Russian Foreign Minister Sergei Lavrov said on Monday it may be time to consider efforts to force foes of Syrian President Bashar al-Assad to attend an international peace conference instead of just urging them to do so. Lavrov also accused European countries of trying to reinterpret the agreement he reached with U.S. Secretary of State John Kerry over the weekend under which Syria is to give up its chemical weapons arsenal and avoid U.S. strikes.
Lavrov's remarks suggested Russia will resist any rush to threaten military intervention if Assad fails to implement the deal and that it will blame the rebels - and the West - if the agreement does not lead to a wider push to end Syria's conflict.
Lavrov and Kerry announced in May that their nations would seek to bring Syrian government and opposition representatives together at an international conference, but no date has been set and Moscow says rebel recalcitrance is the main hurdle.

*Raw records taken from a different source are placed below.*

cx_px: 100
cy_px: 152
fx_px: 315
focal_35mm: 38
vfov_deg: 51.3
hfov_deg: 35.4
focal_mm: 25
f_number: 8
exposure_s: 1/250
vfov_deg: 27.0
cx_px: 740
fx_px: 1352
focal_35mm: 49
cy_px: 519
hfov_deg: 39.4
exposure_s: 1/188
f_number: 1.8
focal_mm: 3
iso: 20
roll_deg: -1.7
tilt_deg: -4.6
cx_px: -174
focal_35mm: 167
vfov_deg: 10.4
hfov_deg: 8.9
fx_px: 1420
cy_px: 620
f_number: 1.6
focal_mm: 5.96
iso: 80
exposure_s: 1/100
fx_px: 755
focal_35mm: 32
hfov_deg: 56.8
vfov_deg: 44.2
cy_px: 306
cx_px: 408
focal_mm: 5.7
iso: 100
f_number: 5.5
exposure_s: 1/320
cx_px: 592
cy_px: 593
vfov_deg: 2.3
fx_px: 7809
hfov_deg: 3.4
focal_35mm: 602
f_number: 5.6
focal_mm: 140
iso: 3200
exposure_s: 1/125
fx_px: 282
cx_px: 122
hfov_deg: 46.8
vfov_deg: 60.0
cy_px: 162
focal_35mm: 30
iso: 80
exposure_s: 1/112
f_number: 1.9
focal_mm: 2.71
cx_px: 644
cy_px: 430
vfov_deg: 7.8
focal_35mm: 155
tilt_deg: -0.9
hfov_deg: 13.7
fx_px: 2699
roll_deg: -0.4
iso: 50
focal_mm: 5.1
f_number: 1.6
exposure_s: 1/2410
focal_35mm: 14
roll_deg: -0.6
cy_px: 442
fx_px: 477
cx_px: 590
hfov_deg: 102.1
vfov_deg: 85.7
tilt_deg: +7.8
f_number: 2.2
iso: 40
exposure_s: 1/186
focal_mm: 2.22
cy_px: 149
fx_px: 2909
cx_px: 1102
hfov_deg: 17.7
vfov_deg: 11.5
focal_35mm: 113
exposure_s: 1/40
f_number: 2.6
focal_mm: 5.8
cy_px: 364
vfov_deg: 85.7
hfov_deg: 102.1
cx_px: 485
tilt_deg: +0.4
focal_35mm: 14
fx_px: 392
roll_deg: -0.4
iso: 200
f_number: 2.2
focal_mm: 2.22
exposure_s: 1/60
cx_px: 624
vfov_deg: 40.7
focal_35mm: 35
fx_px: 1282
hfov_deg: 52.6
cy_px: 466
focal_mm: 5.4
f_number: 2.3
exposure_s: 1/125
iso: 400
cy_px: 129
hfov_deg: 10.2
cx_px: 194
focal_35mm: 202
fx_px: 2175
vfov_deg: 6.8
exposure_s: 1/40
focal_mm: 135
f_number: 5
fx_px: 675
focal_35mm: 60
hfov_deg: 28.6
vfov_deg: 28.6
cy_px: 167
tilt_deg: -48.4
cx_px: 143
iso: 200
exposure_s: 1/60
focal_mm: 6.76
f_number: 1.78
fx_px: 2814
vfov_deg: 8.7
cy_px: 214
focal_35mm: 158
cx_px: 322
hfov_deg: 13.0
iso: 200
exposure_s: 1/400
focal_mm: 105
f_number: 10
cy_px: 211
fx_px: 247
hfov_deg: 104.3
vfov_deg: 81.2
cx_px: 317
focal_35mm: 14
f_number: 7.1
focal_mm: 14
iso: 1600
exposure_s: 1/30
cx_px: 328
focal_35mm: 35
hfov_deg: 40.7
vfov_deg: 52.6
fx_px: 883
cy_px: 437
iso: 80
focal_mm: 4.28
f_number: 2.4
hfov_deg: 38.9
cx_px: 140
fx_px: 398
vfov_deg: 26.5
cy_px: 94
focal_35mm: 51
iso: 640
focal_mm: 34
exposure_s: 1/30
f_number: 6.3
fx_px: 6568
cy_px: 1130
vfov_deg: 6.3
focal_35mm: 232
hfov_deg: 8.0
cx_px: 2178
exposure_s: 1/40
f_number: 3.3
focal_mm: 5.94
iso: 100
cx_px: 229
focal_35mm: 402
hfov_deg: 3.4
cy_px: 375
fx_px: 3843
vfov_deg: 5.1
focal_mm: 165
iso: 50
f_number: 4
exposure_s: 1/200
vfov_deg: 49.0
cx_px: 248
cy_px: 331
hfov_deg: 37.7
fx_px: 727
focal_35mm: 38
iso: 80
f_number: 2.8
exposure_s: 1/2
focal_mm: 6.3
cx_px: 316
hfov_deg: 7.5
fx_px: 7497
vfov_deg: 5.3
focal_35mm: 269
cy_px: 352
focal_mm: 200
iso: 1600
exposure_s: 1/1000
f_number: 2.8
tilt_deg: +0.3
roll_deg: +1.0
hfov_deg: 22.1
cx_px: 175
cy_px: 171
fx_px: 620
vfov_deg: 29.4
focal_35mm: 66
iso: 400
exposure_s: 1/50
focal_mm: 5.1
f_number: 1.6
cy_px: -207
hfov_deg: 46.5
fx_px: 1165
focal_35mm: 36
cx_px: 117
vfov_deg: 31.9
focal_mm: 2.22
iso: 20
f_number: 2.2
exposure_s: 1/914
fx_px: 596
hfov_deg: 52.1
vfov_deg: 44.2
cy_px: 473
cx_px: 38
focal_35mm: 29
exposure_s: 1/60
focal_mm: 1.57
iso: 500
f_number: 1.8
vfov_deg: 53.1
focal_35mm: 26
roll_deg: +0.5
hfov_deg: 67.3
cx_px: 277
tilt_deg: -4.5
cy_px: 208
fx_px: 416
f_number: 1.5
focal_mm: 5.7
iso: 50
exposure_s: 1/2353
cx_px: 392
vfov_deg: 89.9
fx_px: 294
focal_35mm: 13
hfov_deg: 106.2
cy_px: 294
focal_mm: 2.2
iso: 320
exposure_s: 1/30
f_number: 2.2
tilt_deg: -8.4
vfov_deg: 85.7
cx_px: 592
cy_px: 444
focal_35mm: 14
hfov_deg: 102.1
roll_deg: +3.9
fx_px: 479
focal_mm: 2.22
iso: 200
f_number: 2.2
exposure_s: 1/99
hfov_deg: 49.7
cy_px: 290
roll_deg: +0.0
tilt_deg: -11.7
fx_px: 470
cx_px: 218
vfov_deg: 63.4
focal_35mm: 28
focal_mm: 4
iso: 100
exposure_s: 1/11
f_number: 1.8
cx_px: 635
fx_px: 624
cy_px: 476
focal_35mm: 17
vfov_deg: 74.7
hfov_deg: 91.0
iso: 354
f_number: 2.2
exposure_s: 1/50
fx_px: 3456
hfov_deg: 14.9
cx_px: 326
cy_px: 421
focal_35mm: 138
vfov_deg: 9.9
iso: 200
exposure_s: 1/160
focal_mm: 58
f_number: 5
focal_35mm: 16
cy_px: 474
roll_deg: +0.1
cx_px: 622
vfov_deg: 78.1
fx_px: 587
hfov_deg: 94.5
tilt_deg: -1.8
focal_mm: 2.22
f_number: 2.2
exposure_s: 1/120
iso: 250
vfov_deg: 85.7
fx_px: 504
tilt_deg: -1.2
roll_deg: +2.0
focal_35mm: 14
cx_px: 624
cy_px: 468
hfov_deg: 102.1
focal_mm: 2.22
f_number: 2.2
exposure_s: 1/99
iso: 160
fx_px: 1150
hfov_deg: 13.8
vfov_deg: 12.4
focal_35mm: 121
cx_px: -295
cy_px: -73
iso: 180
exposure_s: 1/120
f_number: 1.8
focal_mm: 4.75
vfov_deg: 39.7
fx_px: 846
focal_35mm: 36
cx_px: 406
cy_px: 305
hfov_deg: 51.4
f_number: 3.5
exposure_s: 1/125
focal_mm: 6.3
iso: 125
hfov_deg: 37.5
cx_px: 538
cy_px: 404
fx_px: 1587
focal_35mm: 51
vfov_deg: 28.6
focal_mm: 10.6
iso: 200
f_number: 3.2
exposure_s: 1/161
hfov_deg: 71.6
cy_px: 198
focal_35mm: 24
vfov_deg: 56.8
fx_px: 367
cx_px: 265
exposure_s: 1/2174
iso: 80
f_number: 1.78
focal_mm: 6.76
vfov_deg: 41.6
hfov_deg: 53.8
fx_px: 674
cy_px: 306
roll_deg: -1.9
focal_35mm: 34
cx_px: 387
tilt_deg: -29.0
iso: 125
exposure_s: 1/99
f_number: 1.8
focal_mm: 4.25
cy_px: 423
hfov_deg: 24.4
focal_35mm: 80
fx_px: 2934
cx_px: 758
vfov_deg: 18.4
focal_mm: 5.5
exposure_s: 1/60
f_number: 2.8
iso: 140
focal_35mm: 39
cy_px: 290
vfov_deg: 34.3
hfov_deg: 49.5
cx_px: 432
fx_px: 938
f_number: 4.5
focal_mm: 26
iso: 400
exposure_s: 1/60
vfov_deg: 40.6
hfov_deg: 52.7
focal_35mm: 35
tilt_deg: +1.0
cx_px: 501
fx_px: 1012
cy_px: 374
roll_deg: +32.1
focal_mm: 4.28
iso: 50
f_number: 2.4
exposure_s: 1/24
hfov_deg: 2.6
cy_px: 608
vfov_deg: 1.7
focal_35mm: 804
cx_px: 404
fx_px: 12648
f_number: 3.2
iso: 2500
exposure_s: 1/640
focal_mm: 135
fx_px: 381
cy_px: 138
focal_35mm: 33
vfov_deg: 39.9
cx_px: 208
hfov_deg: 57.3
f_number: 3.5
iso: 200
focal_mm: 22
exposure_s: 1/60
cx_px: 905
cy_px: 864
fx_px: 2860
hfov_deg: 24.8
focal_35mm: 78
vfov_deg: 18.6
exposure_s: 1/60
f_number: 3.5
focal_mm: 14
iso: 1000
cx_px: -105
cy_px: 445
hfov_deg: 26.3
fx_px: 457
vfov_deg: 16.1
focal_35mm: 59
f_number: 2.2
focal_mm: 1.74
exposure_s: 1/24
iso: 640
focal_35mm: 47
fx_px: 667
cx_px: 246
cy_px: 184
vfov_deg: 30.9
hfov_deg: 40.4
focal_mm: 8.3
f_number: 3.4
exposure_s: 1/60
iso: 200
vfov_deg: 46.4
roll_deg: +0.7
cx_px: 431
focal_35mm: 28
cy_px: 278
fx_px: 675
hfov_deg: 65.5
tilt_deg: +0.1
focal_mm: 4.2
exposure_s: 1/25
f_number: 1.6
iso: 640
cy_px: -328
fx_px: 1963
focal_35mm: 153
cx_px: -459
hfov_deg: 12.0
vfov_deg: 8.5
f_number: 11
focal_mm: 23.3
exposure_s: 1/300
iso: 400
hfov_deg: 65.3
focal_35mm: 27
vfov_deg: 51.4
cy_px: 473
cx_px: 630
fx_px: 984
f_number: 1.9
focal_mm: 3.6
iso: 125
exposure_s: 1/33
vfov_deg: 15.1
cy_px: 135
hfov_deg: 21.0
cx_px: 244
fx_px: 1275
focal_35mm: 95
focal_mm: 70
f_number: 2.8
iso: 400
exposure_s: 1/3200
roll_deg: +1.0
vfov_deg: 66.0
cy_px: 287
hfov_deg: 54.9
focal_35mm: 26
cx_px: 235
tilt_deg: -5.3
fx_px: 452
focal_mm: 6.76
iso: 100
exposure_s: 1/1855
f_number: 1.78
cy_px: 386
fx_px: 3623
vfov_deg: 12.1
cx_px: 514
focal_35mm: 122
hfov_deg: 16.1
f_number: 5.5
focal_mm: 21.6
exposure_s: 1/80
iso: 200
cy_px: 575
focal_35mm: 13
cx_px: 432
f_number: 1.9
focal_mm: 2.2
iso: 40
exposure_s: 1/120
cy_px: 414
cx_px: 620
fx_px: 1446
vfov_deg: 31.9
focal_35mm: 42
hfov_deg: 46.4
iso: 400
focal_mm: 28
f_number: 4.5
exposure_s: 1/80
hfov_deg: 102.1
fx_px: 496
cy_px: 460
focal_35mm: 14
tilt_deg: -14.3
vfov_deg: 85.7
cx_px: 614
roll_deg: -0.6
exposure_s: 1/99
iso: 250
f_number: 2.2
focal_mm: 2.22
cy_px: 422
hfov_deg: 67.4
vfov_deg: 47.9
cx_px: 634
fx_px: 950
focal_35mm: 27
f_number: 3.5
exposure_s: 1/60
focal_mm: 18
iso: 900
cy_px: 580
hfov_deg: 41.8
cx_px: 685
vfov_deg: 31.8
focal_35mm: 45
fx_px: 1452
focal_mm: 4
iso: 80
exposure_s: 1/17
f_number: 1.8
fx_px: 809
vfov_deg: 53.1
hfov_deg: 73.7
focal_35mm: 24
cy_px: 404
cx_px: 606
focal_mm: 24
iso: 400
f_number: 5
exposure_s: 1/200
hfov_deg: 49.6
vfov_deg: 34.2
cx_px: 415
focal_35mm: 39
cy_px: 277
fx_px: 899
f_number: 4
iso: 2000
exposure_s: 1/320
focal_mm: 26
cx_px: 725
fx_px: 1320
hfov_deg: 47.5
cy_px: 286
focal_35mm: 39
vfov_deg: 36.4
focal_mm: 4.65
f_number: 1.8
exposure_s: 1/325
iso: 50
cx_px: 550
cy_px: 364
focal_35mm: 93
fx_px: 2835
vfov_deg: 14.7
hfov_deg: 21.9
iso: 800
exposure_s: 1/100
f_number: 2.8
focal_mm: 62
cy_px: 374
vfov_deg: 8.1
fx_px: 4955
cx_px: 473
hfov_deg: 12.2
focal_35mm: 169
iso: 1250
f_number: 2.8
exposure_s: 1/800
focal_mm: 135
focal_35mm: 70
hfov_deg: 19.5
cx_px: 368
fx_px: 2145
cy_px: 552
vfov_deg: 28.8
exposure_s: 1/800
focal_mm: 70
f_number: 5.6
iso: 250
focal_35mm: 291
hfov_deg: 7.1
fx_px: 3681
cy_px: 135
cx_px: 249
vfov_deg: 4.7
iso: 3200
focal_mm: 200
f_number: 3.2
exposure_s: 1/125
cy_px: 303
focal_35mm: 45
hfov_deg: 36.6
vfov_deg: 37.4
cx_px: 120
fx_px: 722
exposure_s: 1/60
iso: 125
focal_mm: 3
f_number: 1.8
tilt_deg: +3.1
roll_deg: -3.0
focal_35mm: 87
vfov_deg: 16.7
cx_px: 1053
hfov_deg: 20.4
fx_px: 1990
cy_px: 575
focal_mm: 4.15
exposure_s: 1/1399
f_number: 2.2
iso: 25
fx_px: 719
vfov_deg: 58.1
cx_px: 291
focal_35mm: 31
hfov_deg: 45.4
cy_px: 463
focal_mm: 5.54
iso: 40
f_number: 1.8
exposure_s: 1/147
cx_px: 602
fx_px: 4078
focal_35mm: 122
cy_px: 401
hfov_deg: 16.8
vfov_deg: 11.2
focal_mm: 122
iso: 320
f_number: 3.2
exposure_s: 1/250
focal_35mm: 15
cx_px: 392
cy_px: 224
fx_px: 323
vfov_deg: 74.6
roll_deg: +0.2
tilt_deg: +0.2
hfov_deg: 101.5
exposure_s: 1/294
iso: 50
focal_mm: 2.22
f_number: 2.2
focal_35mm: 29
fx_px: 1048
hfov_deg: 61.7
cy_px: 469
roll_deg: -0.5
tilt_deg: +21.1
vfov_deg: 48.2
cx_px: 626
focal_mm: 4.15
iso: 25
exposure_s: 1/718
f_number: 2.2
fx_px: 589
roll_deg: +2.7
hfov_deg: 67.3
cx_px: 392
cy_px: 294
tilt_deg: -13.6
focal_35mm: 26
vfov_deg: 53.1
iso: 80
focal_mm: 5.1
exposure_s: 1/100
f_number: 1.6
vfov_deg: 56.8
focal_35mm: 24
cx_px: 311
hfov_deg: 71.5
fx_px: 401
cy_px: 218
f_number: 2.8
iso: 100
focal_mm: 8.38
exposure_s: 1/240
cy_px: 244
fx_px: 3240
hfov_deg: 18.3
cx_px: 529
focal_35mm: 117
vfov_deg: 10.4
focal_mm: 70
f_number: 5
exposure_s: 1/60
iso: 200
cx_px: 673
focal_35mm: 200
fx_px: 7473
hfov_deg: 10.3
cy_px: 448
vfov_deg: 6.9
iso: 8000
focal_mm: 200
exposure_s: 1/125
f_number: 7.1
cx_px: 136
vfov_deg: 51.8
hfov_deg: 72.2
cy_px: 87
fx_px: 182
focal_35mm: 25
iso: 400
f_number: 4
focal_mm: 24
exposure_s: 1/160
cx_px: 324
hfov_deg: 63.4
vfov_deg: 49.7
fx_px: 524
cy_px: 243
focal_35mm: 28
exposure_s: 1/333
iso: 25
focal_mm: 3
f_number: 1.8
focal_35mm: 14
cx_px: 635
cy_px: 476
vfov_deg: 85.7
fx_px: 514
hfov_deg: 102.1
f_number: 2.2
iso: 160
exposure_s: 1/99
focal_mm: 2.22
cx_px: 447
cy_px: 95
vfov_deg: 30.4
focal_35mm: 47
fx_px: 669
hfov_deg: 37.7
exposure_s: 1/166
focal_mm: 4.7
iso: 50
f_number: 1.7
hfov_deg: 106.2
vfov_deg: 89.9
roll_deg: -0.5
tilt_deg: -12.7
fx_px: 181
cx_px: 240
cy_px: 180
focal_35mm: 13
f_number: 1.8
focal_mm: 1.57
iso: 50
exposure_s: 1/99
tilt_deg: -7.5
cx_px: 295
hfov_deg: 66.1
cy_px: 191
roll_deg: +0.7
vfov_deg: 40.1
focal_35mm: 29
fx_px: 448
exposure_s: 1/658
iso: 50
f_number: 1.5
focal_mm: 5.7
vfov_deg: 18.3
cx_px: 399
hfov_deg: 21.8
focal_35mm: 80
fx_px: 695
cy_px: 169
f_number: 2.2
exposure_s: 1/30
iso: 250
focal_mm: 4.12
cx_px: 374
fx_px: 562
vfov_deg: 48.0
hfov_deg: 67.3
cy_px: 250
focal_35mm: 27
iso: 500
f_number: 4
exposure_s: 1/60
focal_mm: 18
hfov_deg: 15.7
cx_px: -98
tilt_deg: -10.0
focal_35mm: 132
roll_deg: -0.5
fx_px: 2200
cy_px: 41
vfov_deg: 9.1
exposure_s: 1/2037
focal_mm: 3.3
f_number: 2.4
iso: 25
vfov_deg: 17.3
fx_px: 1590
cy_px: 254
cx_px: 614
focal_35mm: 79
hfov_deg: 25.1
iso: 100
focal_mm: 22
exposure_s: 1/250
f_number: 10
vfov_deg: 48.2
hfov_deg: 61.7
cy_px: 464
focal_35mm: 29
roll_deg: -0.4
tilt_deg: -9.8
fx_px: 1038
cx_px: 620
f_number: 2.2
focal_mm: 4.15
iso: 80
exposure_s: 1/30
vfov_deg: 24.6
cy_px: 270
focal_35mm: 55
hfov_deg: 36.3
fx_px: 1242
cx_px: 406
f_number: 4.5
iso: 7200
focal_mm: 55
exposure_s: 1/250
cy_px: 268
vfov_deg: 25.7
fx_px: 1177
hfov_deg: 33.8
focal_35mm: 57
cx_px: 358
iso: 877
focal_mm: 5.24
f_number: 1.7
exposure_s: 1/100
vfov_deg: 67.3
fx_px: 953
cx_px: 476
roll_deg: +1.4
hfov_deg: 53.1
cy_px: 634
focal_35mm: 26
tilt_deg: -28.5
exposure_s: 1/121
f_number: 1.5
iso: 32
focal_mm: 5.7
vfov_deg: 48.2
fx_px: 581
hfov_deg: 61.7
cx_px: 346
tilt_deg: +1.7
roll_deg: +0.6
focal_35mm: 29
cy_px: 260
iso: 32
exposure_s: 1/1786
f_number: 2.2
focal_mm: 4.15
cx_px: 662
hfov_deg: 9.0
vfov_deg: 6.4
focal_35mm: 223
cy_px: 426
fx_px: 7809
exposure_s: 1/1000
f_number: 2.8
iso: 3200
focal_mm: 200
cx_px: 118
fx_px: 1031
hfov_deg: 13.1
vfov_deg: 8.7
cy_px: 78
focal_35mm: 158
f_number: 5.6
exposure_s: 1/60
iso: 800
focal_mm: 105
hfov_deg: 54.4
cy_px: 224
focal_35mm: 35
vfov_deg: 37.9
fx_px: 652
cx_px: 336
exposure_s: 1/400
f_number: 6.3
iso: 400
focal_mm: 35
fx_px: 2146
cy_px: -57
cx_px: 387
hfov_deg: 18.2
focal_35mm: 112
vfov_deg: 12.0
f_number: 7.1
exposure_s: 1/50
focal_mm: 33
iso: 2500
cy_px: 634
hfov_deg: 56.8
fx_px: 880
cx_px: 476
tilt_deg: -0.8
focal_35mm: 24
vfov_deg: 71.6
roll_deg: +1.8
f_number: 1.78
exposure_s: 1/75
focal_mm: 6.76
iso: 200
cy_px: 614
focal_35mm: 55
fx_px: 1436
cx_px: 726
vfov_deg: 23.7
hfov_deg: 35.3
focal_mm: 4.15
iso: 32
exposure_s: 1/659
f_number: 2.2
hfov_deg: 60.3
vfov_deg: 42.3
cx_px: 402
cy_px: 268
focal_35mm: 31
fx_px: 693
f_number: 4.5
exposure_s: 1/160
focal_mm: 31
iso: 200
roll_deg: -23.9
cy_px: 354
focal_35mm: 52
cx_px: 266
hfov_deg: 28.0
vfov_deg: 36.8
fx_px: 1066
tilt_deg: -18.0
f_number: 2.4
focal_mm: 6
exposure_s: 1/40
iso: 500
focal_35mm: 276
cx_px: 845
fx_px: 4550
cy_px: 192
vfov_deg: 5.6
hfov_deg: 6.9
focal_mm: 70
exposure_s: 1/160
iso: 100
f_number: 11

"It is necessary to first convince the opposition (to attend). But maybe it's time to start using a different verb - to force the opposition to take part in the conference," Lavrov said after talks with Egyptian Foreign Minister Nabil Fahmy.
Lavrov has repeatedly urged Western nations to work harder to get Assad's opponents to attend the conference "without preconditions" - a reference to their calls for Assad's exit from power. He did not say how they might be forced to attend.
Syria's opposition has struggled to unify its fractious forces, and divisions among rebels seeking to oust Assad have added to Western reluctance to step in directly or provide arms.